Faculty of Pharmacy and Pharmaceutical Sciences, University of Alberta, Edmonton, Alberta, Canada.
Human cytochrome P-450 (CYP)2J2 is abundant in heart and active in biosynthesis of epoxyeicosatrienoic acids (EETs). Recently, we demonstrated that these eicosanoid products protect myocardium from ischemia-reperfusion injury. The present study utilized transgenic (Tr) mice with cardiomyocyte-specific overexpression of human CYP2J2 to investigate protection toward toxicity resulting from acute (0, 5, or 15 mg/kg daily for 3 days, followed by 24-h recovery) or chronic (0, 1.5, or 3.0 mg/kg biweekly for 5 wk, followed by 2-wk recovery) doxorubicin (Dox) administration. Acute treatment resulted in marked elevations of serum lactate dehydrogenase and creatine kinase levels that were significantly greater in wild-type (WT) than CYP2J2 Tr mice. Acute treatment also resulted in less activation of stress response enzymes in CYP2J2 Tr mice (catalase 750% vs. 300% of baseline, caspase-3 235% vs. 165% of baseline in WT vs. CYP2J2 Tr mice). Moreover, CYP2J2 Tr hearts exhibited less Dox-induced cardiomyocytes apoptosis (measured by TUNEL) compared with WT hearts. After chronic treatment, comparable decreases in body weight were observed in WT and CYP2J2 Tr mice. However, cardiac function, assessed by measurement of fractional shortening with M-mode transthoracic echocardiography, was significantly higher in CYP2J2 Tr than WT hearts after chronic Dox treatment (WT 37 +/- 2%, CYP2J2 Tr 47 +/- 1%).
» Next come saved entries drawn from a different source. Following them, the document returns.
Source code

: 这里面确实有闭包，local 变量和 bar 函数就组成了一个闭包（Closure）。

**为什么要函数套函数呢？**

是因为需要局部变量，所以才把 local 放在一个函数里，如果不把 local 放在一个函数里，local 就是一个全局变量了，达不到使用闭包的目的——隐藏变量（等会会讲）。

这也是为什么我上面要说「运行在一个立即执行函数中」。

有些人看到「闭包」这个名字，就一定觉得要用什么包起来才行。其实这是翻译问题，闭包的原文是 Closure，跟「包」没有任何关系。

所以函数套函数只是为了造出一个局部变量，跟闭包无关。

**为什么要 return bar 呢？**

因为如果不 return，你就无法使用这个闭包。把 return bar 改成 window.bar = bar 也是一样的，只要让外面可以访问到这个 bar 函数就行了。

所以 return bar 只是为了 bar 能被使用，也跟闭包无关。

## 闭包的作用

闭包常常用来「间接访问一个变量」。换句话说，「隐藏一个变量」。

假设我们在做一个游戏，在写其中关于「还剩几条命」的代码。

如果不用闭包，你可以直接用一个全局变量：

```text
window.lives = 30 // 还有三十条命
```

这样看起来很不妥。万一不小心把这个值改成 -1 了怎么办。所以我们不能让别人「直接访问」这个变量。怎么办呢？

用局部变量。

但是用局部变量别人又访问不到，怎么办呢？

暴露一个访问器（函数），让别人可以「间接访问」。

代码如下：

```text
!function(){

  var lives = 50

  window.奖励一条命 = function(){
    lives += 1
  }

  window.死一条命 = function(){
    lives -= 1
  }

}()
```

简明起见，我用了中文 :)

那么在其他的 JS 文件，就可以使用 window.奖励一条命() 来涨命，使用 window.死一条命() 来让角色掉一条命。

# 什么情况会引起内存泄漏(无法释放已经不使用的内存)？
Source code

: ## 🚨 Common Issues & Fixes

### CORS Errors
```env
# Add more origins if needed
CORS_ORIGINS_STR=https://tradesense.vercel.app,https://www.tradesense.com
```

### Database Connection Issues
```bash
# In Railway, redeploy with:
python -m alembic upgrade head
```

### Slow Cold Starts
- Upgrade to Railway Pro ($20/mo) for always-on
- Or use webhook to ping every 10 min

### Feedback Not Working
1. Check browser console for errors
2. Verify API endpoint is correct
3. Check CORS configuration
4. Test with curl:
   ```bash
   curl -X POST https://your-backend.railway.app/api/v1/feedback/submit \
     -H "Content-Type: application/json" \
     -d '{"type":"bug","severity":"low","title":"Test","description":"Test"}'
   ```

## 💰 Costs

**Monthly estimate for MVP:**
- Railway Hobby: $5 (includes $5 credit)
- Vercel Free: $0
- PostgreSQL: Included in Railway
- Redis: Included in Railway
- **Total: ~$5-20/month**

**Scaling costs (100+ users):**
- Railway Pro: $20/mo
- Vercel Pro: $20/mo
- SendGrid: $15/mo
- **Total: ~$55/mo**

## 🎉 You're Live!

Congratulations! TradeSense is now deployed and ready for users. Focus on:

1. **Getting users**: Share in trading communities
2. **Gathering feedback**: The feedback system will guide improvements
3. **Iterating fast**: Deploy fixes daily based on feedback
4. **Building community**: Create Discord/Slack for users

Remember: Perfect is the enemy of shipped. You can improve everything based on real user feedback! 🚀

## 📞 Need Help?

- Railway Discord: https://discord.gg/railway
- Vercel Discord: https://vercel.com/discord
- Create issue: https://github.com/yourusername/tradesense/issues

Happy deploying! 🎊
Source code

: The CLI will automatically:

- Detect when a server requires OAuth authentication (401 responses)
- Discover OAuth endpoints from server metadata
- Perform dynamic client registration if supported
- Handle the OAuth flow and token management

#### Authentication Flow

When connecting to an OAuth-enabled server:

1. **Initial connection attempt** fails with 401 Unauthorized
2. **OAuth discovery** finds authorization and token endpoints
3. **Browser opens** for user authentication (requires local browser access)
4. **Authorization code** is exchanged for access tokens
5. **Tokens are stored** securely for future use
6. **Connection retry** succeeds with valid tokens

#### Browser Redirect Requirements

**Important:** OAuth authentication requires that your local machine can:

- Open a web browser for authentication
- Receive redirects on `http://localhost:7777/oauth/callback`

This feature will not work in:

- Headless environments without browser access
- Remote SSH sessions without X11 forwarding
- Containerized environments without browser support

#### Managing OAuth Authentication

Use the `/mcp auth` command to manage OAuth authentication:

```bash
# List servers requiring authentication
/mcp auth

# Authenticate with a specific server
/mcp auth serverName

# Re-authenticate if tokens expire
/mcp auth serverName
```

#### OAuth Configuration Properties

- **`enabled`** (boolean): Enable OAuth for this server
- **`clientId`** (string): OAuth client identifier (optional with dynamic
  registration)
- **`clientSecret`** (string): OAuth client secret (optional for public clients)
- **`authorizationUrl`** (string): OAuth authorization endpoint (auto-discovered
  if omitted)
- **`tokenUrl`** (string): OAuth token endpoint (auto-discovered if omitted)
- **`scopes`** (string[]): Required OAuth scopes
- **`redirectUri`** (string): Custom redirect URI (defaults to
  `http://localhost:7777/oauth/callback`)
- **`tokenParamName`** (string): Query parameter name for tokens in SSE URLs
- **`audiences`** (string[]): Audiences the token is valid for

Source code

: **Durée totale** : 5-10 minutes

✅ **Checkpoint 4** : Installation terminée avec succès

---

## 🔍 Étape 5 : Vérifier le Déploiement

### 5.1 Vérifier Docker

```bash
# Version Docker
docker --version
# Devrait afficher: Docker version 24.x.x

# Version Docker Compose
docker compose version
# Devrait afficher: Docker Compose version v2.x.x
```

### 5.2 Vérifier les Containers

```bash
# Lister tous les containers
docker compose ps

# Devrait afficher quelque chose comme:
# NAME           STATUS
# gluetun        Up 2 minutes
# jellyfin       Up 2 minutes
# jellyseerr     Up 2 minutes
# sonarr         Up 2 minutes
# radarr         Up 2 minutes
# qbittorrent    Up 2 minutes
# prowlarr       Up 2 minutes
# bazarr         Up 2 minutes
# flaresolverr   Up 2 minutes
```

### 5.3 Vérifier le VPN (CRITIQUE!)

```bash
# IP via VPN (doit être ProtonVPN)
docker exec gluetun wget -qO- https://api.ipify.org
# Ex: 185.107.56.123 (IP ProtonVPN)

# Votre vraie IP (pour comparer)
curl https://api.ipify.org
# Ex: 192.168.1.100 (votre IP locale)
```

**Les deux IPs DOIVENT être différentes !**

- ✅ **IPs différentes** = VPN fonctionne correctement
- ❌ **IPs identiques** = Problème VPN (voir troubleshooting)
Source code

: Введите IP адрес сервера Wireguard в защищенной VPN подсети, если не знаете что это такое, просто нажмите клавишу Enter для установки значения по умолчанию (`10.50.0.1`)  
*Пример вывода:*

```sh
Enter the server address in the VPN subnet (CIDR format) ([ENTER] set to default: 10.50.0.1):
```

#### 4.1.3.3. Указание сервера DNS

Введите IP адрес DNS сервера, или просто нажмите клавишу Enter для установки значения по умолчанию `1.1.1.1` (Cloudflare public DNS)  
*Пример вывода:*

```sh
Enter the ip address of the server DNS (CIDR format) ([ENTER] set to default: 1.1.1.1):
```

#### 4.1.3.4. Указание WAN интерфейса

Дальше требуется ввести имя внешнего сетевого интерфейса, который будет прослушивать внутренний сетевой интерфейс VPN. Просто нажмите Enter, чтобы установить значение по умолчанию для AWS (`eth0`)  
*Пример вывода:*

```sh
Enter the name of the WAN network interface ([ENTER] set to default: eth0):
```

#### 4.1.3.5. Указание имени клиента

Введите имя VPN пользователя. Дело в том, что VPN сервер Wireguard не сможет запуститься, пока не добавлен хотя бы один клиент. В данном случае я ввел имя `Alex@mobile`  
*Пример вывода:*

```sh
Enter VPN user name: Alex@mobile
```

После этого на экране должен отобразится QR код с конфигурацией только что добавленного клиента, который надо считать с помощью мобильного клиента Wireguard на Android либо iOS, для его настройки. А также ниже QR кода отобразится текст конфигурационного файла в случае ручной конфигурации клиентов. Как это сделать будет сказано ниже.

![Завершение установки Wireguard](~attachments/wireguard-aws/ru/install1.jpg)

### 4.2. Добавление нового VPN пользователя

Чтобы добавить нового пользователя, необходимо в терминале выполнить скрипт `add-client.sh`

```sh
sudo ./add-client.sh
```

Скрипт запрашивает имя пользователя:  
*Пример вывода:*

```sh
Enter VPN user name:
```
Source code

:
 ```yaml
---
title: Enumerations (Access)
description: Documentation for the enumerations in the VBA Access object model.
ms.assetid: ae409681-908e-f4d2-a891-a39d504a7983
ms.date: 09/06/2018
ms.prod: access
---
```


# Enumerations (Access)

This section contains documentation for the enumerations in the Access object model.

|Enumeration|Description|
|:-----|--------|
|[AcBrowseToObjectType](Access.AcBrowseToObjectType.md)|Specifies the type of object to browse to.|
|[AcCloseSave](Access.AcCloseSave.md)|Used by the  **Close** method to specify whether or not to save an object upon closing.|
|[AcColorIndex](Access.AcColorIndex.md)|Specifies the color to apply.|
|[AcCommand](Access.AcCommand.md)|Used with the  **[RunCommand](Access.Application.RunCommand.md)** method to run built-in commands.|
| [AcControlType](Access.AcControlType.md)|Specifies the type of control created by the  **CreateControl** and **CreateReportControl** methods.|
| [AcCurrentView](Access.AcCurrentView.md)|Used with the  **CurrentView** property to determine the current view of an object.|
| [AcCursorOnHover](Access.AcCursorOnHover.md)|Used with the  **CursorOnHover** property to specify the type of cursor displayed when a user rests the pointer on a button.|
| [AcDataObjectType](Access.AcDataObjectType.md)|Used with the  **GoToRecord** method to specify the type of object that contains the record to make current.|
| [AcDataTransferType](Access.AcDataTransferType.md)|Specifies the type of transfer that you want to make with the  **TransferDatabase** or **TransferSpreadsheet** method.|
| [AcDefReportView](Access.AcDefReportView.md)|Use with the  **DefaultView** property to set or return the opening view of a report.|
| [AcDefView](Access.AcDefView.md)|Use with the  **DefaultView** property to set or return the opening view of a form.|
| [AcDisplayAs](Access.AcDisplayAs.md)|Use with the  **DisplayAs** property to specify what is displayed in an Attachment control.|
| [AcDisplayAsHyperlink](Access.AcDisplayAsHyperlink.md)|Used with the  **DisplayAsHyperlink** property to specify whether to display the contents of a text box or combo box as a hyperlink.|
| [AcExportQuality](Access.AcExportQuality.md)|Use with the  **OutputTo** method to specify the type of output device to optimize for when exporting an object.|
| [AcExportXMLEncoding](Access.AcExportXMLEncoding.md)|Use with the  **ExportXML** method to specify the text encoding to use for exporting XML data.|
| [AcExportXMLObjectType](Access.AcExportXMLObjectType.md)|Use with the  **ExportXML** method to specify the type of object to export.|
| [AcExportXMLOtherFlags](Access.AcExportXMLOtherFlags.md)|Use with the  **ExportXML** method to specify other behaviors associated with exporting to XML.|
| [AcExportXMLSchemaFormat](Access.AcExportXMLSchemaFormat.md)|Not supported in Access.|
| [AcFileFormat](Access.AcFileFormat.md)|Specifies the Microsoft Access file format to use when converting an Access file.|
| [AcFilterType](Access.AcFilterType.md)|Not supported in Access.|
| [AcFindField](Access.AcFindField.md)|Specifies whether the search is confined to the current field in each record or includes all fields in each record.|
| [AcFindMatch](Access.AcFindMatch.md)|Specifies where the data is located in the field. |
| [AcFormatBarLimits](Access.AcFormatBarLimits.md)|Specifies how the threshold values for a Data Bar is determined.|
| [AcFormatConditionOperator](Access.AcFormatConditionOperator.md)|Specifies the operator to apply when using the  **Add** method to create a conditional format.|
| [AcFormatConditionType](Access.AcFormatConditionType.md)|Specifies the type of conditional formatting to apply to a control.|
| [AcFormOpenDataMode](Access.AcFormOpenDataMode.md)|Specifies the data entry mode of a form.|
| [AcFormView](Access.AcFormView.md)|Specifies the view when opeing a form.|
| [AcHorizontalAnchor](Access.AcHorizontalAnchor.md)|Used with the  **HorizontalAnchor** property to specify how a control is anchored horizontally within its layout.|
WT mice also had larger increases in beta-myosin heavy chain and cardiac ankryin repeat protein compared with CYP2J2 Tr mice. CYP2J2 Tr hearts had a significantly higher rate of Dox metabolism than WT hearts (2.2 +/- 0.25 vs. 1.6 +/- 0.50 ng.min(-1).100 microg protein(-1)). In vitro data from H9c2 cells demonstrated that EETs attenuated Dox-induced mitochondrial damage. Together, these data suggest that cardiac-specific overexpression of CYP2J2 limited Dox-induced toxicity.